Work to be completed
Extend the article below on Cisco's stock performance, starting right after its final sentence.

Given passage

* begin *

San Jose, California-based Cisco Systems, Inc. (CSCO) designs, manufactures and sells Internet Protocol-based networking and other products related to the communications and information technology industry. With a market cap of $195.4 billion, the company offers enterprise network security, software development, data collaboration, cloud computing, and other related services.
Companies worth $10 billion or more are generally described as “large-cap stocks,” and Cisco effortlessly fits that bill, with its market cap exceeding this mark, underscoring its size, influence, and dominance within the communication equipment industry. Cisco stands as a titan in the networking industry, bolstered by its formidable market share and brand reputation.
Despite its notable strengths, CSCO slipped 15% from its 52-week high of $57.09, achieved on Sep. 7, 2023. Over the past three months, CSCO stock gained 4.9%, outperforming the Nasdaq Composite’s ($NASX) 2.8% dip during the same time frame.
In the longer term, shares of CSCO dipped 4% on a YTD basis and declined 15.2% over the past 52 weeks, underperforming NASX’s YTD gains of 11.2% and 20.3% returns over the last year.
To confirm the bearish trend, Cisco has traded below its 200-day moving averages since early February, with slight fluctuations recently. Moreover, the stock has been trading below its 20-day moving average lately.
CSCO shares have struggled with overall performance primarily due to weaknesses in its networking segment, which includes switches and routers. This decline is driven mainly by a shift among large enterprises toward cloud-based solutions, reducing demand for traditional networking equipment.
However, on Aug. 16, CSCO shares closed up more than 1% after HSBC Holdings plc (HSBC) upgraded the stock to “Buy” from “Hold” with a price target of $58.

* end *

Stored data
* begin *

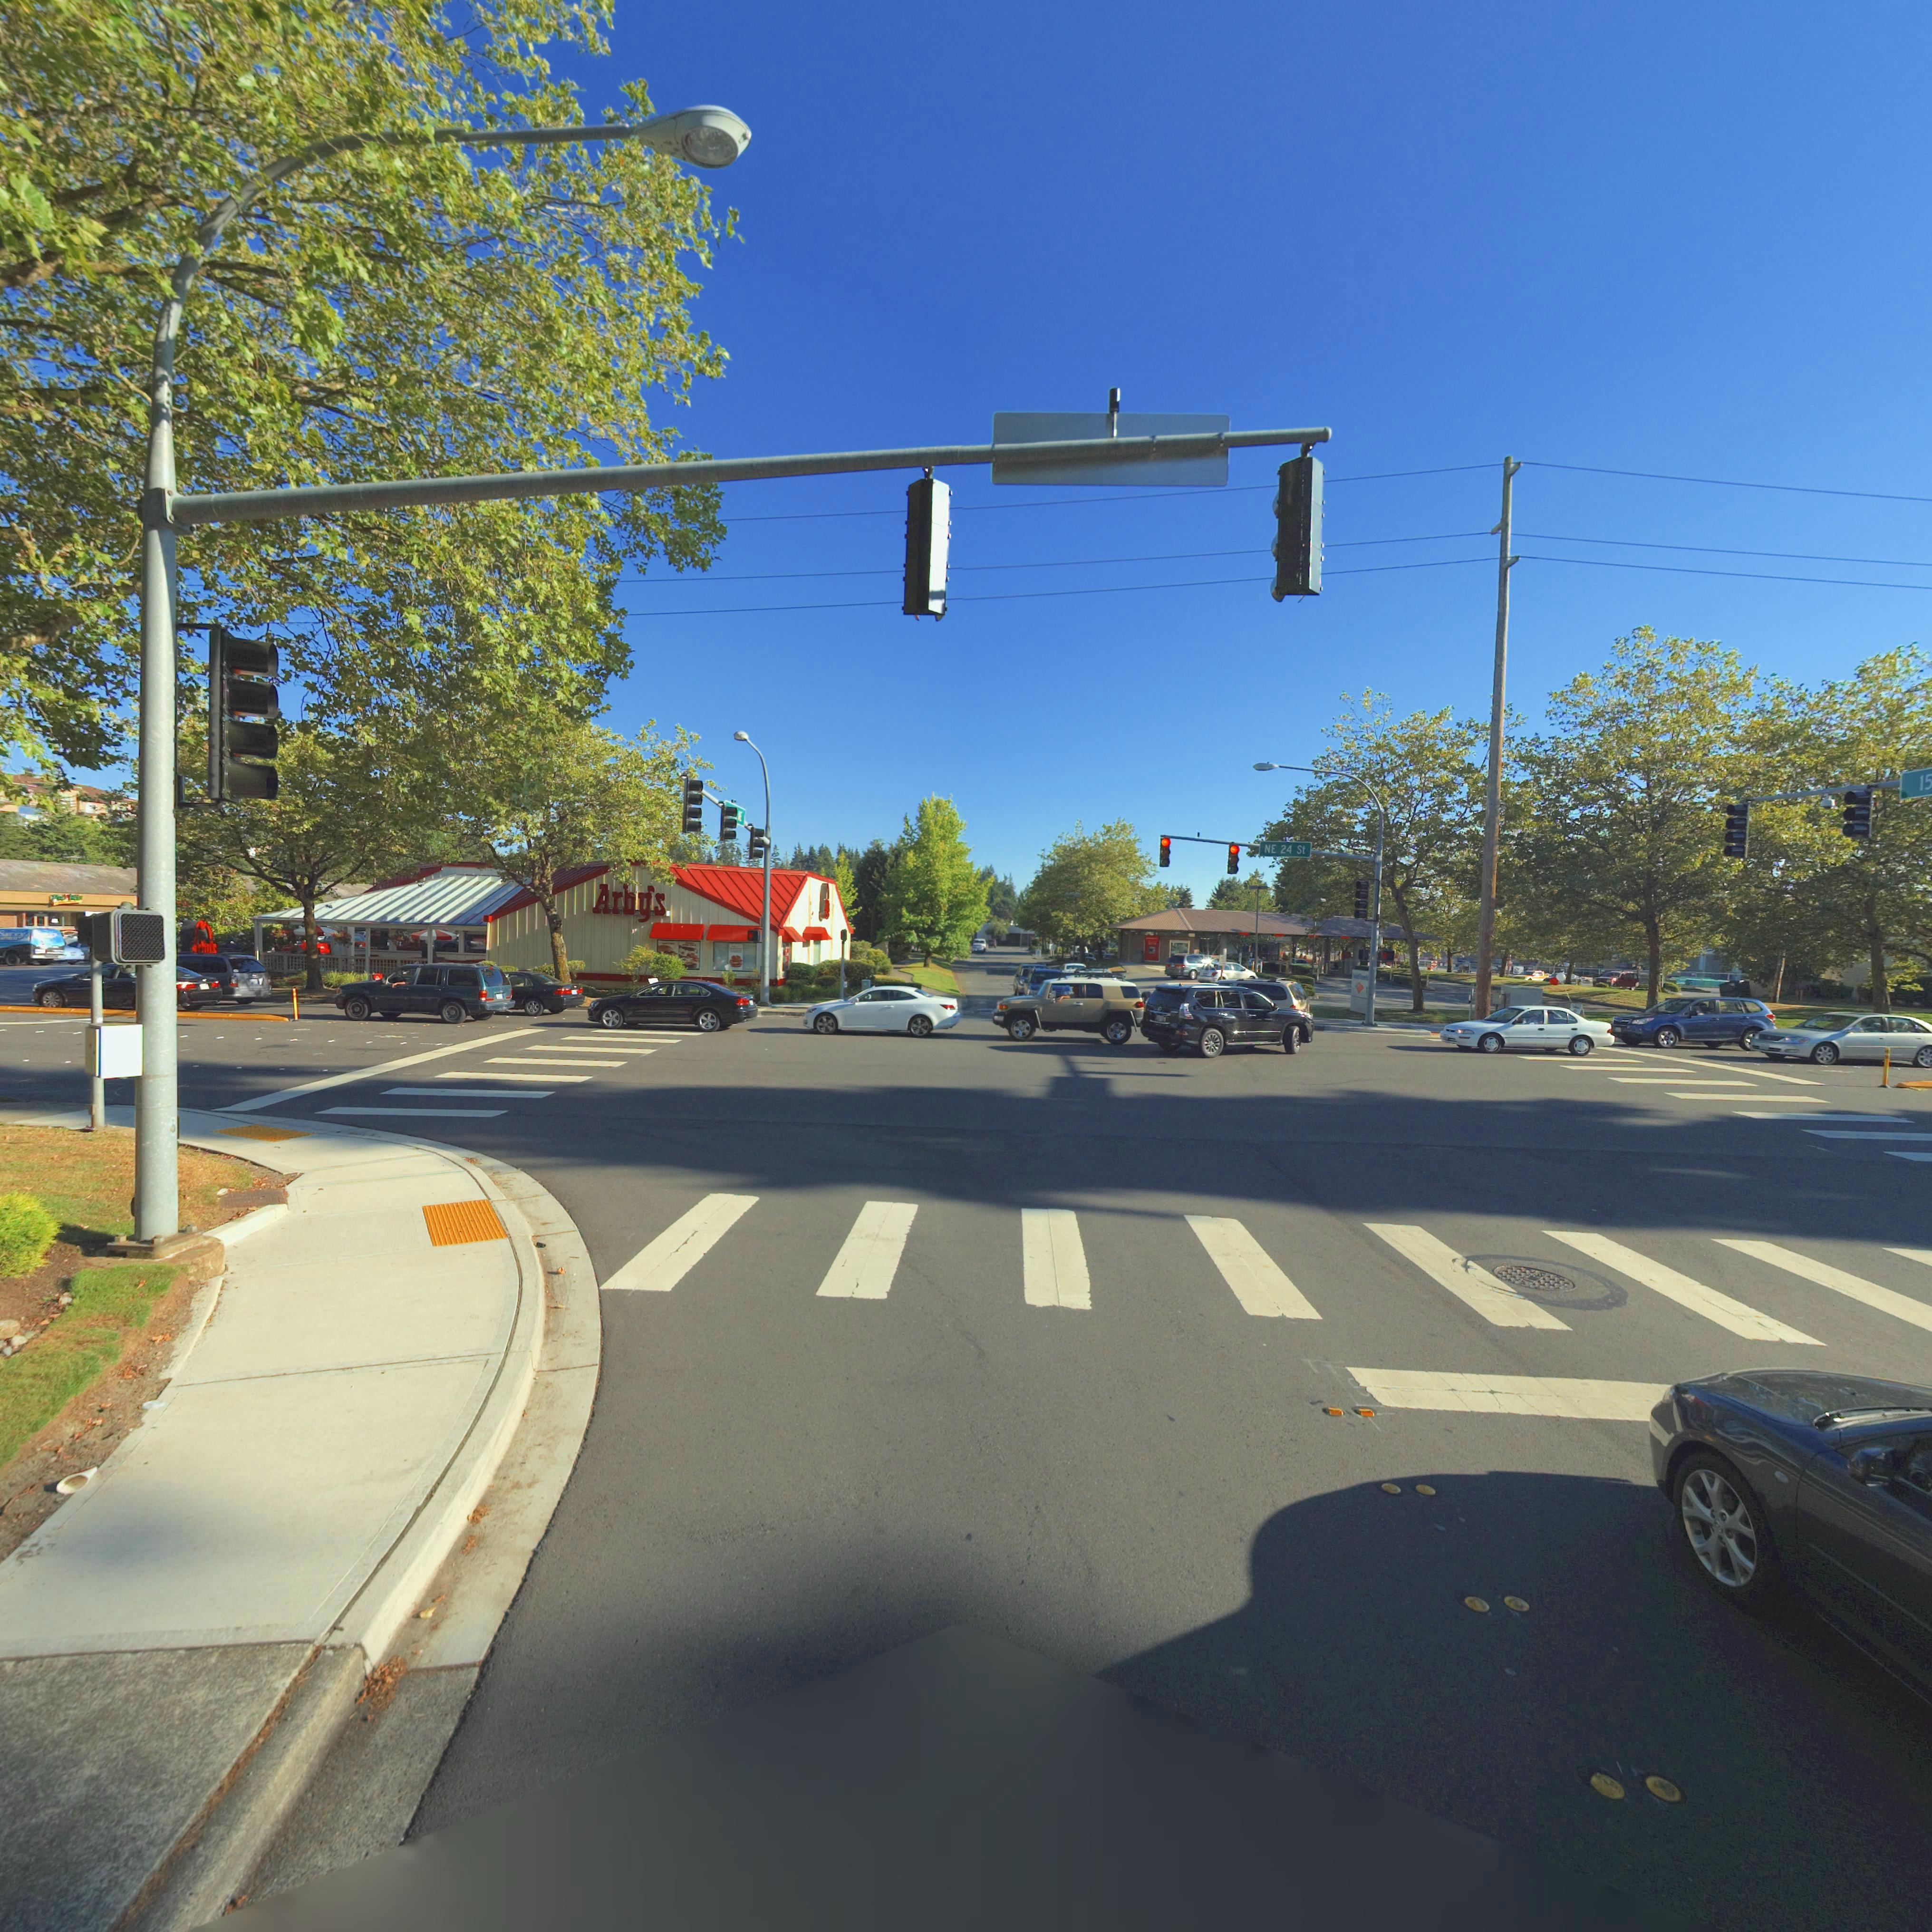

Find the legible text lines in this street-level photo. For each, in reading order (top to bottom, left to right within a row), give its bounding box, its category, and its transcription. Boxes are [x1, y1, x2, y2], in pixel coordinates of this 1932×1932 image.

[1917, 772, 1925, 792] StreetName: 1
[1263, 843, 1308, 855] StreetName: NE 24 St
[589, 880, 672, 927] BusinessName: Arby*s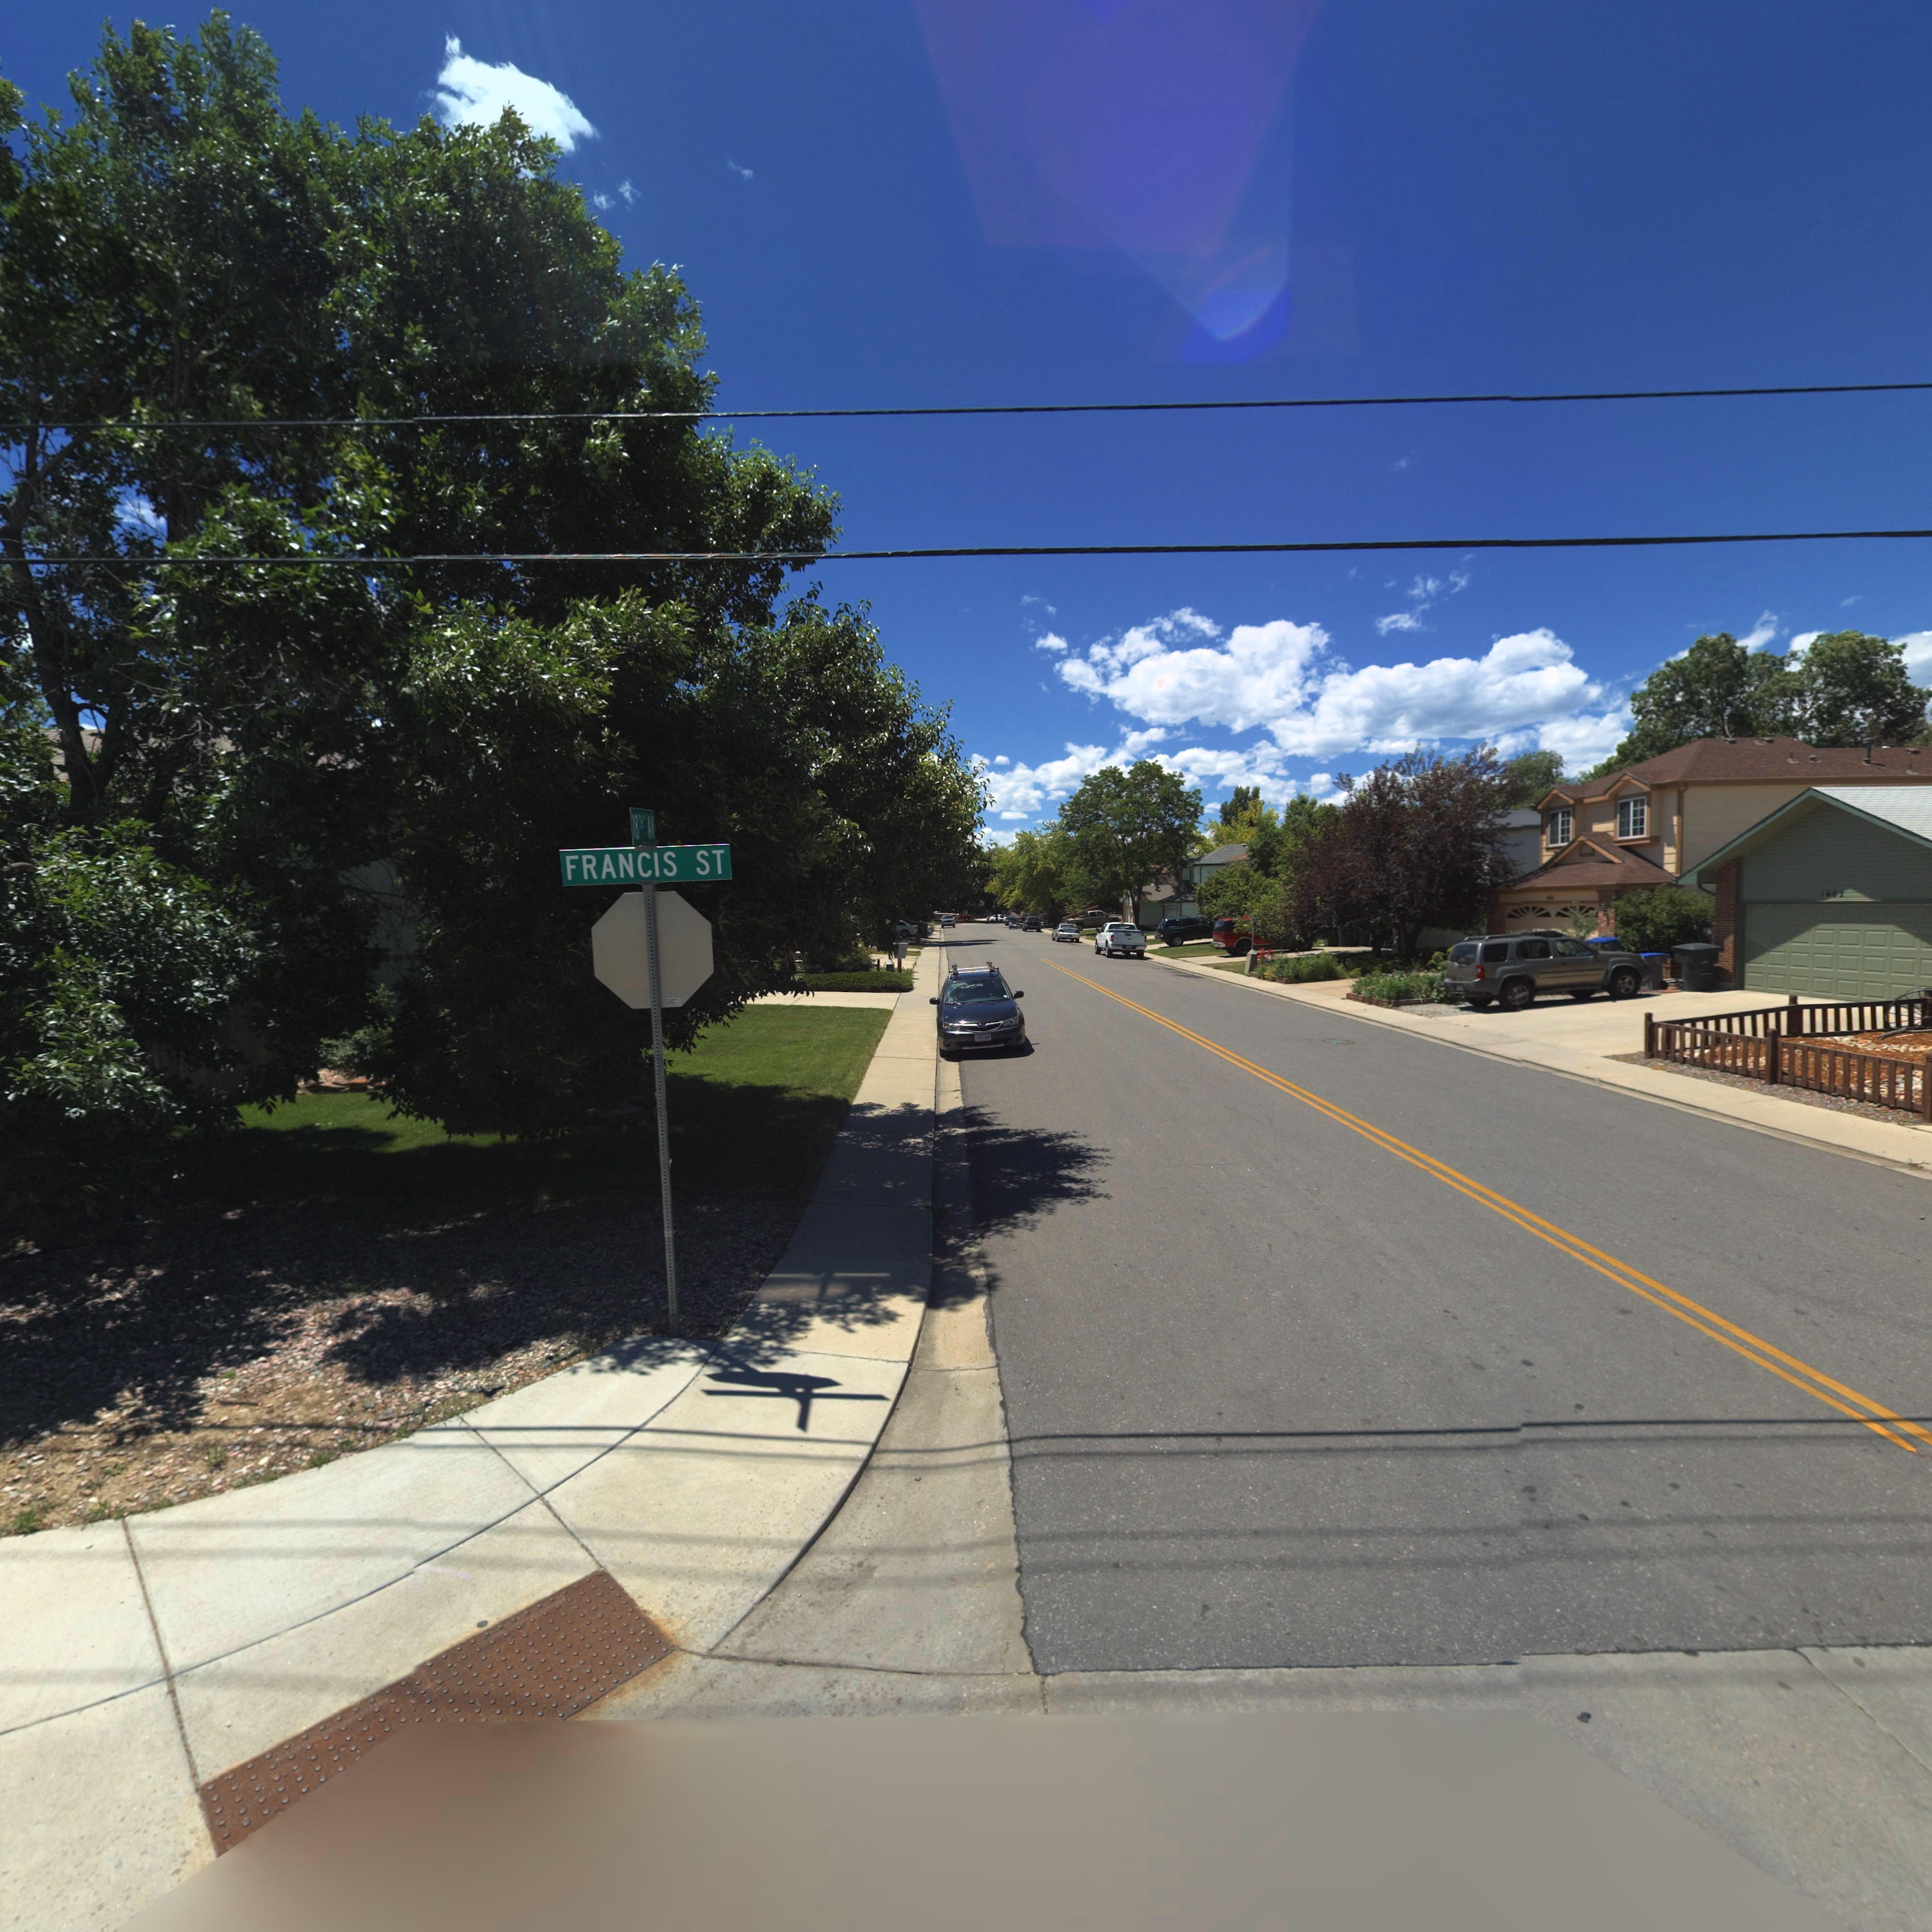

* end *

Result below
On Aug. 14, CSCO reported its Q4 results, and its shares rose more than 8% in the following trading session. Its revenue of $13.6 billion was better than the consensus of $13.5 billion. Its adjusted EPS declined 23.7% year over year to $0.87. For Q1, the company forecasts revenue between $13.7 billion and $13.9 billion. For fiscal 2025, revenues are expected between $55 billion and $56.2 billion. Its adjusted EPS is anticipated to be between $3.52 and $3.58.
In the competitive arena of communication equipment, Juniper Networks, Inc. (JNPR) has taken the lead over CSCO, showing resilience with a 30.3% uptick on a YTD basis and solid 31.3% gains over the past 52 weeks.
Wall Street analysts are moderately bullish on CSCO’s prospects. The stock has a consensus “Moderate Buy” rating from the 23 analysts in coverage, and the mean price target of $54.42 suggests a potential upside of 12.2% from current price levels.
On the date of publication, Neha Panjwani did not have (either directly or indirectly) positions in any of the securities mentioned in this article. All information and data in this article is solely for informational purposes. For more information please view the Barchart Disclosure Policy here.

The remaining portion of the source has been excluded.